[Items listed in a dataset]
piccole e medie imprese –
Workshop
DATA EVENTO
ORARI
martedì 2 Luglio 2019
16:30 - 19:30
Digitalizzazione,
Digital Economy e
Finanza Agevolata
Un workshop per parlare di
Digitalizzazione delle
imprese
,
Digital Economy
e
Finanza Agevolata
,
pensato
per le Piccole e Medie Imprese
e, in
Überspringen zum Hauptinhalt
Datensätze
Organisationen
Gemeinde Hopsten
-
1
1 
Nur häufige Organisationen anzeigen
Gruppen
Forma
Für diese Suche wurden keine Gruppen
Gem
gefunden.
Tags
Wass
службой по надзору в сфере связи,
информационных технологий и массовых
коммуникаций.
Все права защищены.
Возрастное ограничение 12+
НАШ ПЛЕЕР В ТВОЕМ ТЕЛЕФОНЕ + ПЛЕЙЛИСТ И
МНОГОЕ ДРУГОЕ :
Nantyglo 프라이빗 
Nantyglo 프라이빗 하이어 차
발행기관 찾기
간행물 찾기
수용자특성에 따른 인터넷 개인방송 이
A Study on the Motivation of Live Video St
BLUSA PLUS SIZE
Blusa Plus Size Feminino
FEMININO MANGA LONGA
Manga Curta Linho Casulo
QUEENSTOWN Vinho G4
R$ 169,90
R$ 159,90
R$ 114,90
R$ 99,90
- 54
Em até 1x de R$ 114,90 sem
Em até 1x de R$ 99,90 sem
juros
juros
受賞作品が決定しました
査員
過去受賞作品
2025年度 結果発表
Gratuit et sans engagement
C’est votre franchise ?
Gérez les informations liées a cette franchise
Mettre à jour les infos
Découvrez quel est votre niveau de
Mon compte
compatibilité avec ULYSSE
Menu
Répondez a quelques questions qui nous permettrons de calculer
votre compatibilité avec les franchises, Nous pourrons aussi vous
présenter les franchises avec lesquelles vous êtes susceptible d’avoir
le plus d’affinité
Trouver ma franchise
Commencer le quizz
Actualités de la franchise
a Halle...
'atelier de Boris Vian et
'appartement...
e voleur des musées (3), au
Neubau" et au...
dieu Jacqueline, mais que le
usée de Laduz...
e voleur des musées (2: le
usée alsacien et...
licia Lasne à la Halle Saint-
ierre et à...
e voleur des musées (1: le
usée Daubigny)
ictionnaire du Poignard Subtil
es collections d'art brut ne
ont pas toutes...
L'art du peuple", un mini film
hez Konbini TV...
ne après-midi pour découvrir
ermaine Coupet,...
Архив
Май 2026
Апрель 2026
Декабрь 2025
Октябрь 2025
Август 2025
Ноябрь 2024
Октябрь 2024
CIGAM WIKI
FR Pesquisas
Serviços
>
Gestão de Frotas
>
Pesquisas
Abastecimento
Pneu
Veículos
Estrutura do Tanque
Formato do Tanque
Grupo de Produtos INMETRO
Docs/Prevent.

| EXERCISE PROMPT |
From the entries above, extract only the lines running from the one containing "per le Piccole e Medie Imprese" through the one containing "votre compatibilité avec", inclusive.

| SOLUTION TO THIS PROBLEM |
per le Piccole e Medie Imprese
e, in
Überspringen zum Hauptinhalt
Datensätze
Organisationen
Gemeinde Hopsten
-
1
1 
Nur häufige Organisationen anzeigen
Gruppen
Forma
Für diese Suche wurden keine Gruppen
Gem
gefunden.
Tags
Wass
службой по надзору в сфере связи,
информационных технологий и массовых
коммуникаций.
Все права защищены.
Возрастное ограничение 12+
НАШ ПЛЕЕР В ТВОЕМ ТЕЛЕФОНЕ + ПЛЕЙЛИСТ И
МНОГОЕ ДРУГОЕ :
Nantyglo 프라이빗 
Nantyglo 프라이빗 하이어 차
발행기관 찾기
간행물 찾기
수용자특성에 따른 인터넷 개인방송 이
A Study on the Motivation of Live Video St
BLUSA PLUS SIZE
Blusa Plus Size Feminino
FEMININO MANGA LONGA
Manga Curta Linho Casulo
QUEENSTOWN Vinho G4
R$ 169,90
R$ 159,90
R$ 114,90
R$ 99,90
- 54
Em até 1x de R$ 114,90 sem
Em até 1x de R$ 99,90 sem
juros
juros
受賞作品が決定しました
査員
過去受賞作品
2025年度 結果発表
Gratuit et sans engagement
C’est votre franchise ?
Gérez les informations liées a cette franchise
Mettre à jour les infos
Découvrez quel est votre niveau de
Mon compte
compatibilité avec ULYSSE
Menu
Répondez a quelques questions qui nous permettrons de calculer
votre compatibilité avec les franchises, Nous pourrons aussi vous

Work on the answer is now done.